=== Extracted material ===

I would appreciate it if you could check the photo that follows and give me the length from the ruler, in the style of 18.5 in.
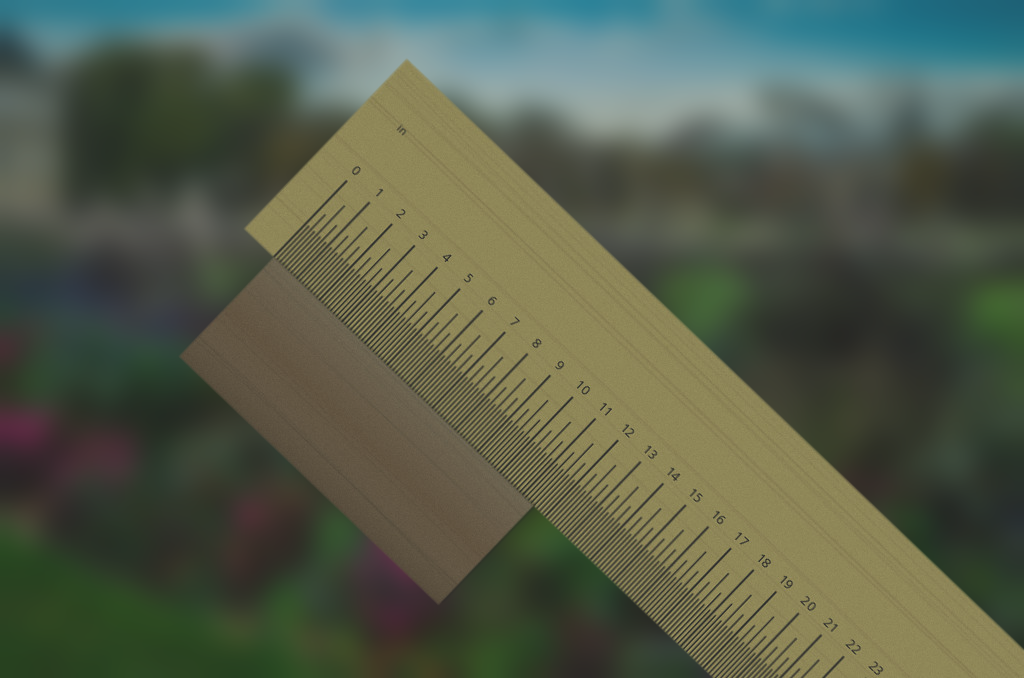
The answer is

===
=== Extracted material ===

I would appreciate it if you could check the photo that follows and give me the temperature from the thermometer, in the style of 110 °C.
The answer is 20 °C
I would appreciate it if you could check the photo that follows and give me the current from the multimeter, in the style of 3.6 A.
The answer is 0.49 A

===
=== Extracted material ===

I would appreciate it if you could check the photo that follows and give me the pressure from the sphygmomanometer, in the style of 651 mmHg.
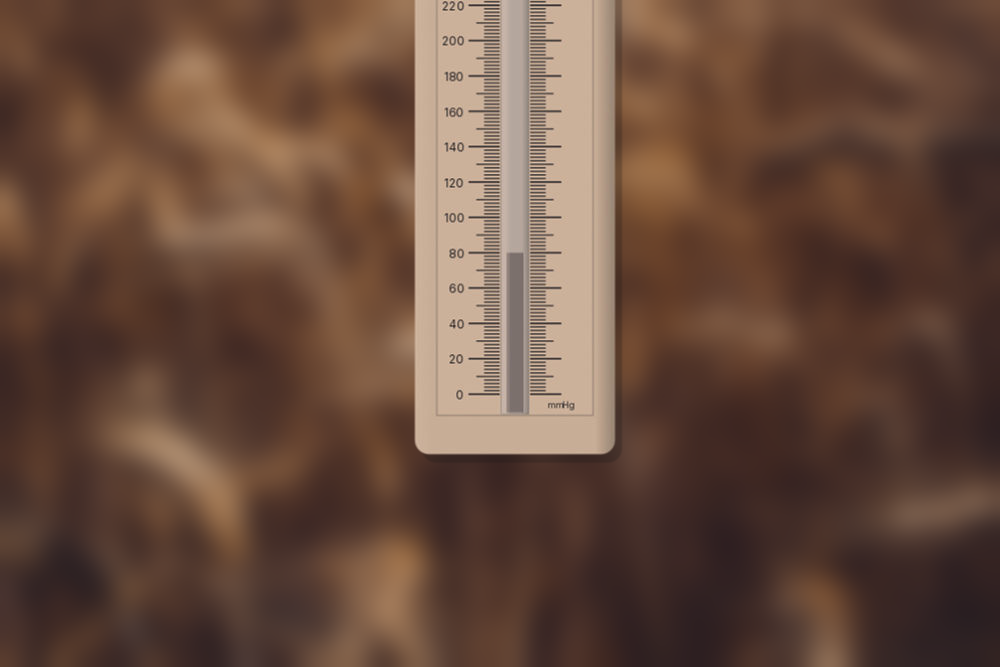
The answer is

===

### Task item:
Rewrite the lines above as a numbered list, from the line with "style of 3.6 A." through the line with "The answer is 0.49 A", both included. Leave out any blank lines.

### Task result:
1. I would appreciate it if you could check the photo that follows and give me the current from the multimeter, in the style of 3.6 A.
2. The answer is 0.49 A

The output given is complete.